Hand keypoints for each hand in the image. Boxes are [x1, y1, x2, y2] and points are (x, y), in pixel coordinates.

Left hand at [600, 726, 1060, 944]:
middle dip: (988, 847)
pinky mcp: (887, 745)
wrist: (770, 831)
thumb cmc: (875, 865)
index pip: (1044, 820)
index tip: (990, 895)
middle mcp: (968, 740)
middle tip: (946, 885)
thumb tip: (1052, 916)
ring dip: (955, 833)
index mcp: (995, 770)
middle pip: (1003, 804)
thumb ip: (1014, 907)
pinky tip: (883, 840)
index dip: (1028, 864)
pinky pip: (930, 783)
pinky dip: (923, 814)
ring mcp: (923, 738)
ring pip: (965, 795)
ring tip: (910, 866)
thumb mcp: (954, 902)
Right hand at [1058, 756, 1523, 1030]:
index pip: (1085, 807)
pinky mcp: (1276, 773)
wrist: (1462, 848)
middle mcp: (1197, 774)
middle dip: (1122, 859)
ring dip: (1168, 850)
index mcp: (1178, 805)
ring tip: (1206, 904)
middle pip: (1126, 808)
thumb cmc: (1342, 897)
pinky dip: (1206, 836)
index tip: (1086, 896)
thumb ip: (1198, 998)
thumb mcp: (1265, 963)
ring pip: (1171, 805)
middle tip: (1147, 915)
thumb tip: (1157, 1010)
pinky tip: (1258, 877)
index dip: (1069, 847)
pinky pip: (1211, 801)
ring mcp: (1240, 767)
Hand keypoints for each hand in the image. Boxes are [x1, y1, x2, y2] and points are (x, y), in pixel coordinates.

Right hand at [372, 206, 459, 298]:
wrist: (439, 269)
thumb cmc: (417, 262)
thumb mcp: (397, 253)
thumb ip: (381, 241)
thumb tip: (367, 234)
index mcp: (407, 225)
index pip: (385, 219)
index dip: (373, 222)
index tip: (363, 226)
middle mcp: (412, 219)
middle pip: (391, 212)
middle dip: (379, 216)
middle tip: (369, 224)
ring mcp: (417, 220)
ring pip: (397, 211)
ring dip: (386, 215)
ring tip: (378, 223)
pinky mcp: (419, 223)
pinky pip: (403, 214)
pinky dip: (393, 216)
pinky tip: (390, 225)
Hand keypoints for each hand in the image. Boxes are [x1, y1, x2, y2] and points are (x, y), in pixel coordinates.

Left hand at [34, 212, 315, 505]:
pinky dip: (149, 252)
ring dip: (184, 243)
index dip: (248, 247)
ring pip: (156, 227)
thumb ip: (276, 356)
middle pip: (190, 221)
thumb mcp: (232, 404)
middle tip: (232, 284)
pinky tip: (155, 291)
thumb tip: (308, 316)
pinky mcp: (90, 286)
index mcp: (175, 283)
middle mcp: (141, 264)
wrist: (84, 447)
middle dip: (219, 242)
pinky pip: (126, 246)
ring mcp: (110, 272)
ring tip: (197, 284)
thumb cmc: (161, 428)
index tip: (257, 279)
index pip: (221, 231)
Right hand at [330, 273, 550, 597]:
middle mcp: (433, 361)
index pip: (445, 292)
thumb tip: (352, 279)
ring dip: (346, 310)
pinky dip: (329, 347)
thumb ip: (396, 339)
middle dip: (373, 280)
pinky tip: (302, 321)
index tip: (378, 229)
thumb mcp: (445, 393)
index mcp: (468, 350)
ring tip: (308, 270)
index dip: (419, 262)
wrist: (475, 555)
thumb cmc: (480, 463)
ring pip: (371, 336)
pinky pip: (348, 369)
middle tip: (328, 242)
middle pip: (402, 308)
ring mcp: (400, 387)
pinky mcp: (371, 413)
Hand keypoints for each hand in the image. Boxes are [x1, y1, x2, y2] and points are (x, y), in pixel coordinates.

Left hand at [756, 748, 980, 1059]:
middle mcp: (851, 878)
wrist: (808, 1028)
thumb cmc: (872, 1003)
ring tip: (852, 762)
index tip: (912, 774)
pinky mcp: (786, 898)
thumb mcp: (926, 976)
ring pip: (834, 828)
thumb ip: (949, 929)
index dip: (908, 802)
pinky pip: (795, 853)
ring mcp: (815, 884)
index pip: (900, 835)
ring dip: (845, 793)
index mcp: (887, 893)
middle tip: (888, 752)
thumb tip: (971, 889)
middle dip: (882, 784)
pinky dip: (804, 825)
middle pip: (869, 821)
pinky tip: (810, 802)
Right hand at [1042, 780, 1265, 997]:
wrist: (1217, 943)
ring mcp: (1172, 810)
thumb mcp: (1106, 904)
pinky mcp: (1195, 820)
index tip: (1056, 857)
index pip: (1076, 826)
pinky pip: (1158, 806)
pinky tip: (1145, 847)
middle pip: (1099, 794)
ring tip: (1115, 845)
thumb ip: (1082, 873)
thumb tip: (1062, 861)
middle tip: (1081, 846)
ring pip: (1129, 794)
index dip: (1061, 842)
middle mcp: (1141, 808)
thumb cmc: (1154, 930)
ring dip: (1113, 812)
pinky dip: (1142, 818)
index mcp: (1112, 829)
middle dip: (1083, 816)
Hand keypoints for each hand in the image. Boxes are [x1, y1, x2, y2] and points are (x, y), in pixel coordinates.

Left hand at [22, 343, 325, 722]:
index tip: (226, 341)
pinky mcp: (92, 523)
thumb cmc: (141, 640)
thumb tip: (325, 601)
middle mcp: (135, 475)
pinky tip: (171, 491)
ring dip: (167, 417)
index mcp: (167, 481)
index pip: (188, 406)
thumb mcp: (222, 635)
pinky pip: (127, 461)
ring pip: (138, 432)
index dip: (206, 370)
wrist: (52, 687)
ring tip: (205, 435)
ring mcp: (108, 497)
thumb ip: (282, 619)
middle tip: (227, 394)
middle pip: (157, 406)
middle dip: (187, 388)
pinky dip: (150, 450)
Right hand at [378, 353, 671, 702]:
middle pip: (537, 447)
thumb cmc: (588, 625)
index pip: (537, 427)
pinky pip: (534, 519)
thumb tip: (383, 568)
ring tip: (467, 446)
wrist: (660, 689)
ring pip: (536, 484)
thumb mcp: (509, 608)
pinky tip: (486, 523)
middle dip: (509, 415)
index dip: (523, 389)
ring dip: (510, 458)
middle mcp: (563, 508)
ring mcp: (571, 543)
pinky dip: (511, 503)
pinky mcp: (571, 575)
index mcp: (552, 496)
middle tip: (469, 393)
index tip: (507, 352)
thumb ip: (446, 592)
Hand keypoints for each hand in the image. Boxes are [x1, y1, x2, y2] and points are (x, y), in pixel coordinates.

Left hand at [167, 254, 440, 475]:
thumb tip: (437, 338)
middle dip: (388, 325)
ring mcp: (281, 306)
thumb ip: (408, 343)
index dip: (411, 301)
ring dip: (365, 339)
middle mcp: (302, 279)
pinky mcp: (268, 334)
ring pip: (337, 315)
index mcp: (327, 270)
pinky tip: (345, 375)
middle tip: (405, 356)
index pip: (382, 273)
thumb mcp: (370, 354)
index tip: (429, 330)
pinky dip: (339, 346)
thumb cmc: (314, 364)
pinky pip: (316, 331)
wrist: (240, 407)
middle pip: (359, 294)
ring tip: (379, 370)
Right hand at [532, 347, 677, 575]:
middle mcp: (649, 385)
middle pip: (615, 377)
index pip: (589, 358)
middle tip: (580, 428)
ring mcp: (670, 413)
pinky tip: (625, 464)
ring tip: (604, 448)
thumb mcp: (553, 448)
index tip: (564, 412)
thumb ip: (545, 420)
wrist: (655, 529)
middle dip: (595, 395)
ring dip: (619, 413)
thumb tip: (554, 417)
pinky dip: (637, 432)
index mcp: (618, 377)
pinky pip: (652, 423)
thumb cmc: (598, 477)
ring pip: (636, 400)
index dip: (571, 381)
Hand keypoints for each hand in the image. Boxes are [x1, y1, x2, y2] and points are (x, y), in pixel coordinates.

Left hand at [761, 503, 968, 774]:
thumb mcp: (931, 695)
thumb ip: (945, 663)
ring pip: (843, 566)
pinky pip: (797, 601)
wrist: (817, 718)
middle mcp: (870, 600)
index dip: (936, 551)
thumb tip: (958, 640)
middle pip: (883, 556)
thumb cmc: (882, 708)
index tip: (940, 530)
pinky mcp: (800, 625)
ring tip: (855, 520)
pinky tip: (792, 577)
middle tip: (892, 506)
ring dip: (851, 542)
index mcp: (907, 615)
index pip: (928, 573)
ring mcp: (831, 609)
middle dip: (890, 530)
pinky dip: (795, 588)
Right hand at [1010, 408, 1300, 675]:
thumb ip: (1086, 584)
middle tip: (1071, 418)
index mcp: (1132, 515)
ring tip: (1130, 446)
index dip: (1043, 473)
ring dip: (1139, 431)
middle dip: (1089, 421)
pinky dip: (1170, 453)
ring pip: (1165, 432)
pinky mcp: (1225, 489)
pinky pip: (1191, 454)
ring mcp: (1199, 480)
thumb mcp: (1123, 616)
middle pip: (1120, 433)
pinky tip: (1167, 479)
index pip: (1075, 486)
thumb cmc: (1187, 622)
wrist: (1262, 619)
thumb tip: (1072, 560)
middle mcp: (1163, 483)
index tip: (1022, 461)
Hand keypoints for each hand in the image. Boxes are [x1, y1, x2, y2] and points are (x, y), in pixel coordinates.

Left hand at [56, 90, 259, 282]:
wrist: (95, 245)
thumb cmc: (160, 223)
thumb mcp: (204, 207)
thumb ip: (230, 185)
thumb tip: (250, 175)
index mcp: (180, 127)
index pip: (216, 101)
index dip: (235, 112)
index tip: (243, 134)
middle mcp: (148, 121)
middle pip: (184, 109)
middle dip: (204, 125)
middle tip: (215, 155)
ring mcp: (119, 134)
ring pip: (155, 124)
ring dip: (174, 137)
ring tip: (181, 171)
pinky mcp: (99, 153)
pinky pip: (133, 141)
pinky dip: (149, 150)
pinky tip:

• ABOUT THIS TASK: From the material above, copy every line that has the word "Left" in it.

• ANSWER SECTION:
Left hand at [600, 726, 1060, 944]:
Left hand at [34, 212, 315, 505]:
Left hand at [756, 748, 980, 1059]:
Left hand at [22, 343, 325, 722]:
Left hand at [167, 254, 440, 475]:
Left hand at [761, 503, 968, 774]:
Left hand at [56, 90, 259, 282]:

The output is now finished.